[WORK ITEM]
Rewrite the text of every record below, replacing each "Trainer" with "Mod" and changing nothing else. Leave the pictures out.

┏━━

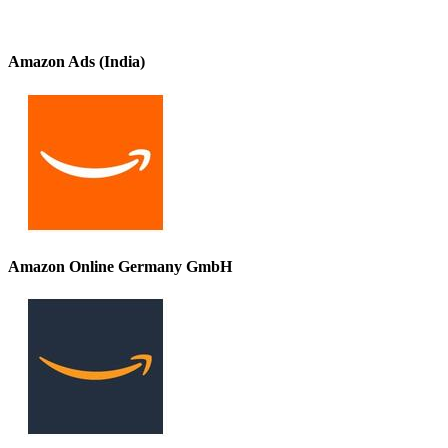
Amazon Ads (India)
Amazon Online Germany GmbH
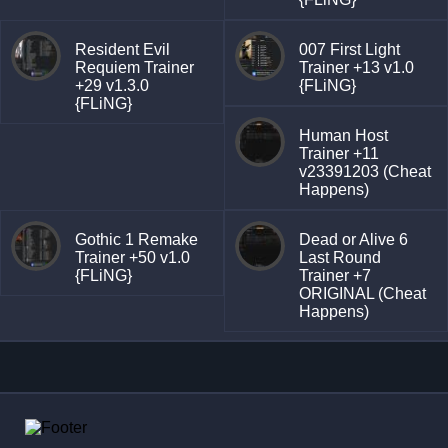
Resident Evil
007 First Light
Requiem Trainer
Trainer +13 v1.0
+29 v1.3.0
{FLiNG}
{FLiNG}
Human Host
Trainer +11
v23391203 (Cheat
Happens)
Gothic 1 Remake
Dead or Alive 6
Trainer +50 v1.0
Last Round
{FLiNG}
Trainer +7
ORIGINAL (Cheat
Happens)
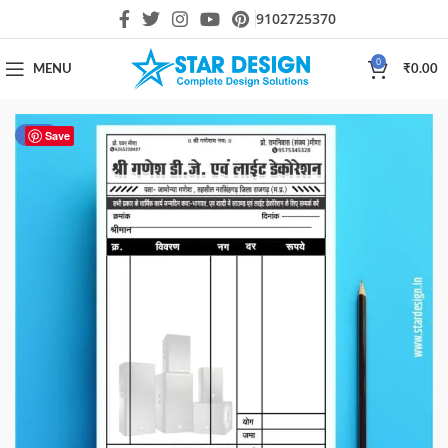
9102725370
0
MENU
₹
0.00
-50%
Save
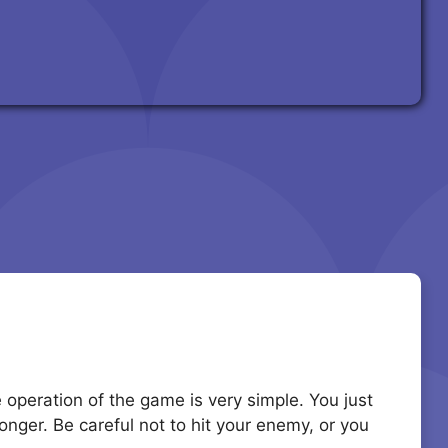
he operation of the game is very simple. You just
nger. Be careful not to hit your enemy, or you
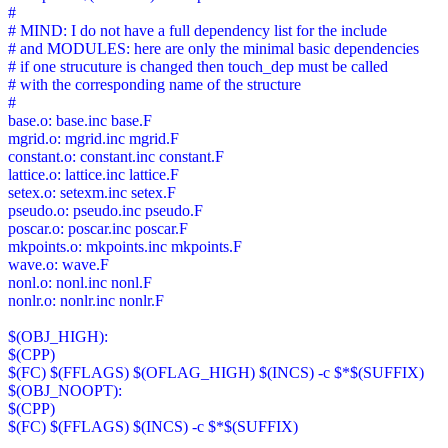
#
# MIND: I do not have a full dependency list for the include
# and MODULES: here are only the minimal basic dependencies
# if one strucuture is changed then touch_dep must be called
# with the corresponding name of the structure
#
base.o: base.inc base.F
mgrid.o: mgrid.inc mgrid.F
constant.o: constant.inc constant.F
lattice.o: lattice.inc lattice.F
setex.o: setexm.inc setex.F
pseudo.o: pseudo.inc pseudo.F
poscar.o: poscar.inc poscar.F
mkpoints.o: mkpoints.inc mkpoints.F
wave.o: wave.F
nonl.o: nonl.inc nonl.F
nonlr.o: nonlr.inc nonlr.F
$(OBJ_HIGH):
$(CPP)
$(FC) $(FFLAGS) $(OFLAG_HIGH) $(INCS) -c $*$(SUFFIX)
$(OBJ_NOOPT):
$(CPP)
$(FC) $(FFLAGS) $(INCS) -c $*$(SUFFIX)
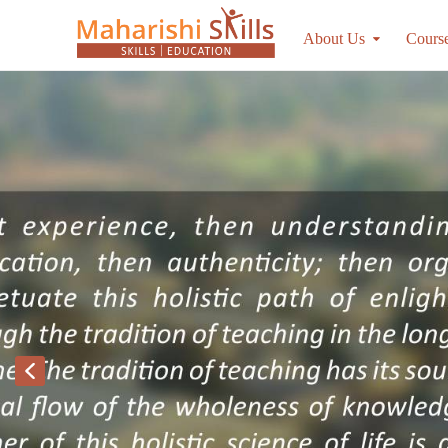
About Us
Cours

┗━━

[RESPONSE TO THIS TASK]
Amazon Ads (India)
Amazon Online Germany GmbH
Resident Evil
007 First Light
Requiem Mod
Mod +13 v1.0
+29 v1.3.0
{FLiNG}
{FLiNG}
Human Host
Mod +11
v23391203 (Cheat
Happens)
Gothic 1 Remake
Dead or Alive 6
Mod +50 v1.0
Last Round
{FLiNG}
Mod +7
ORIGINAL (Cheat
Happens)
9102725370
0
MENU
₹
0.00
-50%
Save
he operation of the game is very simple. You just
nger. Be careful not to hit your enemy, or you
#
# MIND: I do not have a full dependency list for the include
# and MODULES: here are only the minimal basic dependencies
# if one strucuture is changed then touch_dep must be called
# with the corresponding name of the structure
#
base.o: base.inc base.F
mgrid.o: mgrid.inc mgrid.F
constant.o: constant.inc constant.F
lattice.o: lattice.inc lattice.F
setex.o: setexm.inc setex.F
pseudo.o: pseudo.inc pseudo.F
poscar.o: poscar.inc poscar.F
mkpoints.o: mkpoints.inc mkpoints.F
wave.o: wave.F
nonl.o: nonl.inc nonl.F
nonlr.o: nonlr.inc nonlr.F
$(OBJ_HIGH):
$(CPP)
$(FC) $(FFLAGS) $(OFLAG_HIGH) $(INCS) -c $*$(SUFFIX)
$(OBJ_NOOPT):
$(CPP)
$(FC) $(FFLAGS) $(INCS) -c $*$(SUFFIX)
About Us
Cours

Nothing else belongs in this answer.